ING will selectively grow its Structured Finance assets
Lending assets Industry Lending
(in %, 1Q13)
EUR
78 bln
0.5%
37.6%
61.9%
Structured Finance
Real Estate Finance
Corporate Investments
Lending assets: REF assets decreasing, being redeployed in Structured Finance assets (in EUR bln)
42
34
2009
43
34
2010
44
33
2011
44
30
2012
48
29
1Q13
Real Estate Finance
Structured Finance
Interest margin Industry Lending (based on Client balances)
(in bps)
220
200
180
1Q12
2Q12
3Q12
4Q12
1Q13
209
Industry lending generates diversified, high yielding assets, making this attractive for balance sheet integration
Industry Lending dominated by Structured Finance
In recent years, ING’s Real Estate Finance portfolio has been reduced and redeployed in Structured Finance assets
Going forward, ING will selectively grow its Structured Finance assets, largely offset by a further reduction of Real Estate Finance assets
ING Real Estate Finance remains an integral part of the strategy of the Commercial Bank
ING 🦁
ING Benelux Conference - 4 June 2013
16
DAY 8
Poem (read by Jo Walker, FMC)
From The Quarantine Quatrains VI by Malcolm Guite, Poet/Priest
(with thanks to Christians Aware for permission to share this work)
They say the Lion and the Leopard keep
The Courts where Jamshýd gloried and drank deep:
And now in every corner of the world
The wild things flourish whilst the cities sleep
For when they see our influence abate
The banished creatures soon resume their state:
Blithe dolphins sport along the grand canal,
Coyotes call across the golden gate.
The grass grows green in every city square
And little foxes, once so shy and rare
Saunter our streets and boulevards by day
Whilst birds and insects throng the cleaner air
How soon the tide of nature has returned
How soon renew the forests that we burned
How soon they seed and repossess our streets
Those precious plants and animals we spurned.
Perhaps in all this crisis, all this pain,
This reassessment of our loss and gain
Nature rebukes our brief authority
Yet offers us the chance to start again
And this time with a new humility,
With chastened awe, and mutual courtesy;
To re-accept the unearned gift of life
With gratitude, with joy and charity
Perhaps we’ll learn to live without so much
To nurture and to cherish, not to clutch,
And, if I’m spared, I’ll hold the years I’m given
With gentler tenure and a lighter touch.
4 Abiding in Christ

# ACTIVITY:
Could you repeat every record above exactly as it stands?

# ANSWER BELOW:
ING will selectively grow its Structured Finance assets
Lending assets Industry Lending
(in %, 1Q13)
EUR
78 bln
0.5%
37.6%
61.9%
Structured Finance
Real Estate Finance
Corporate Investments
Lending assets: REF assets decreasing, being redeployed in Structured Finance assets (in EUR bln)
42
34
2009
43
34
2010
44
33
2011
44
30
2012
48
29
1Q13
Real Estate Finance
Structured Finance
Interest margin Industry Lending (based on Client balances)
(in bps)
220
200
180
1Q12
2Q12
3Q12
4Q12
1Q13
209
Industry lending generates diversified, high yielding assets, making this attractive for balance sheet integration
Industry Lending dominated by Structured Finance
In recent years, ING’s Real Estate Finance portfolio has been reduced and redeployed in Structured Finance assets
Going forward, ING will selectively grow its Structured Finance assets, largely offset by a further reduction of Real Estate Finance assets
ING Real Estate Finance remains an integral part of the strategy of the Commercial Bank
ING 🦁
ING Benelux Conference - 4 June 2013
16
DAY 8
Poem (read by Jo Walker, FMC)
From The Quarantine Quatrains VI by Malcolm Guite, Poet/Priest
(with thanks to Christians Aware for permission to share this work)
They say the Lion and the Leopard keep
The Courts where Jamshýd gloried and drank deep:
And now in every corner of the world
The wild things flourish whilst the cities sleep
For when they see our influence abate
The banished creatures soon resume their state:
Blithe dolphins sport along the grand canal,
Coyotes call across the golden gate.
The grass grows green in every city square
And little foxes, once so shy and rare
Saunter our streets and boulevards by day
Whilst birds and insects throng the cleaner air
How soon the tide of nature has returned
How soon renew the forests that we burned
How soon they seed and repossess our streets
Those precious plants and animals we spurned.
Perhaps in all this crisis, all this pain,
This reassessment of our loss and gain
Nature rebukes our brief authority
Yet offers us the chance to start again
And this time with a new humility,
With chastened awe, and mutual courtesy;
To re-accept the unearned gift of life
With gratitude, with joy and charity
Perhaps we’ll learn to live without so much
To nurture and to cherish, not to clutch,
And, if I’m spared, I’ll hold the years I’m given
With gentler tenure and a lighter touch.
4 Abiding in Christ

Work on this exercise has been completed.